## YOUR OBJECTIVE
Search the records for the word "knee". Copy every line where it appears.

## GIVEN DATA
* * * *
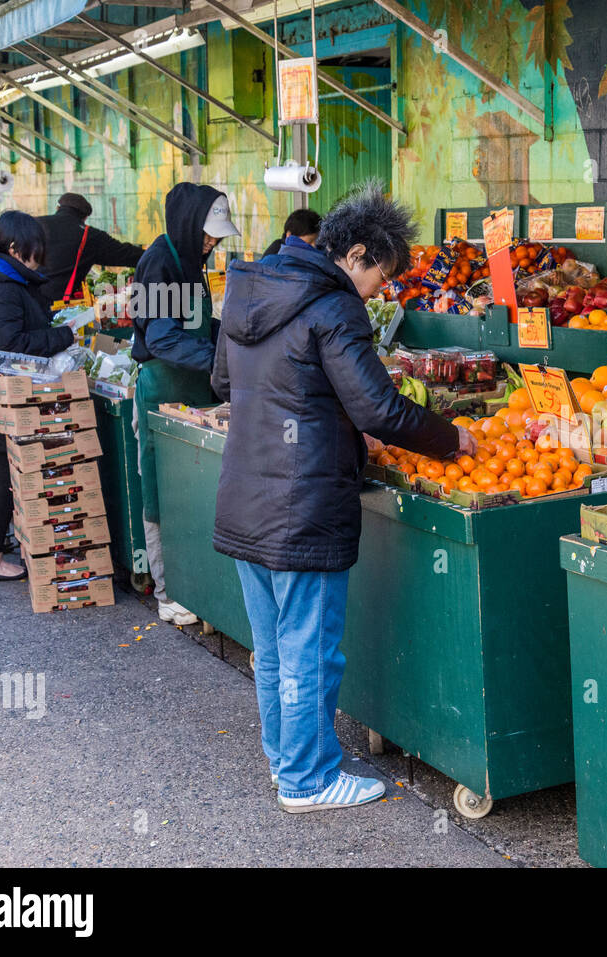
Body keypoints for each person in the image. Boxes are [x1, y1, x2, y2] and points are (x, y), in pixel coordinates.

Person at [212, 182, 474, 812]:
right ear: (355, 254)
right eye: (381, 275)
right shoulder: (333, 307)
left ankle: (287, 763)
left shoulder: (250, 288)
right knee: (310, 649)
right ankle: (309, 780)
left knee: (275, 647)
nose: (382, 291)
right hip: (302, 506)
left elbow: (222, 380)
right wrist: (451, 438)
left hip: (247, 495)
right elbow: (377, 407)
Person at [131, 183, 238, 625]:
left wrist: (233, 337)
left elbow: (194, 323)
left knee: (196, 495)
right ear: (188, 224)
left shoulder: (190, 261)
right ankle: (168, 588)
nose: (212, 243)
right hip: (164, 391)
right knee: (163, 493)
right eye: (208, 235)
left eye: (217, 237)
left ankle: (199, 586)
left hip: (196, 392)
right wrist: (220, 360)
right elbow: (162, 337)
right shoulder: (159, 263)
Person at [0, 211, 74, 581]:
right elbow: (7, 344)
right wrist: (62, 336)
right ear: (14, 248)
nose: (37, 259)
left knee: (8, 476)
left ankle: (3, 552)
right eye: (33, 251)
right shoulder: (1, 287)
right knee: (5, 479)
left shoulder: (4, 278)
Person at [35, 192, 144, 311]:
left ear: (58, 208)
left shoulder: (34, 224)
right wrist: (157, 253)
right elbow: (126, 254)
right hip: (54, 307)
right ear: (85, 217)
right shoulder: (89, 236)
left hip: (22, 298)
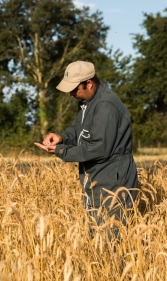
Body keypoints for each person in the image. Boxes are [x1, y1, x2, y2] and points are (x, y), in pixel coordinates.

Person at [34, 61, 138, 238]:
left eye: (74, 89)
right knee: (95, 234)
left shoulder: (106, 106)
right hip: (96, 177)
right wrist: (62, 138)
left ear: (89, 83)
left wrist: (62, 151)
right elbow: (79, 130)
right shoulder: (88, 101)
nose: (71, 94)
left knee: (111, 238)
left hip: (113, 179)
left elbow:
* * * *
## TASK OUTPUT
right knee: (310, 649)
left knee: (275, 647)
left knee: (196, 495)
right knee: (163, 493)
left knee: (8, 476)
right knee: (5, 479)
right knee: (95, 234)
left knee: (111, 238)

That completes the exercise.